Municipal officials insist that a brown slime that leaked into the waters near the Dubai Offshore Sailing Club cannot have come from the storm water drainage system.

The brown sludge that polluted the water off Jumeirah Beach last Friday has baffled municipality officials.
Powered by automated translation

DUBAI // Brown sludge that polluted the water off Jumeirah Beach last Friday has baffled municipality officials.

Salah Amiri, the assistant director general of the Environmental and Public Health Services Sector, called an urgent meeting for all department heads yesterday, hoping to determine the cause.

A senior employee said Mr Amiri was very upset to learn that Dubai Central Laboratories had not yet completed tests on a sample of the pollution.

"We were surprised to hear that almost a week later, the lab had not completed its report," said the source. "Things seemed to go downhill from there as it became clear that nobody had any information as to the source of the pollution, or how it got to the beach."

Dubai Offshore Sailing Club (DOSC) called the municipality on Friday morning to report that sludge had covered much of its marina and part of the neighbouring Jumeirah Beach.

"It looks like industrial waste. There's oil in it too because you can see the rainbow effect on top of it," Bret Trevethan, acting general manager of DOSC, said on Friday.

Witnesses have said the sludge was leaking from the storm-drain system, which is linked to Al Quoz Industrial Area.

But reports from the Drainage and Irrigation Network Department state this is impossible, because Storm Water Station DB17, the one located near DOSC, had an electrical fault on Thursday evening at 7pm and was not repaired until Friday at 8.30pm.

"We received a call to shut down the station on Friday morning when the incident was reported, which is part of our procedure if there is suspected contamination," the source said. "But the station had already been down for hours prior to that.

"At this point, the municipality still has no idea what the pollutant was or how it got to the beach.

"All they can say for certain is that it couldn't have come through the storm-water system."

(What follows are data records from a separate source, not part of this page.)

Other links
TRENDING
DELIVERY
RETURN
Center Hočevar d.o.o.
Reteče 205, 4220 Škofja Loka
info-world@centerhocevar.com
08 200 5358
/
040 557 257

He added that leads in the investigation should come from the results of the lab test.

Four years ago, illegal sewage dumping in Al Quoz contaminated beaches along the same stretch.

"When is comes to illegal dumping in the storm-water system, there is very little we can do to prevent it," said an official from the Drainage and Irrigation Network department. "These guys are there and gone in a matter of minutes. That is not enough time to respond, even if we had an alarm on every manhole.

"We've thought of using locks and welding the manholes shut, but these ideas are just not practical.

"The best we can do is make it easier for them to use the legal channels, which is what we've done so far, but you will always have violators."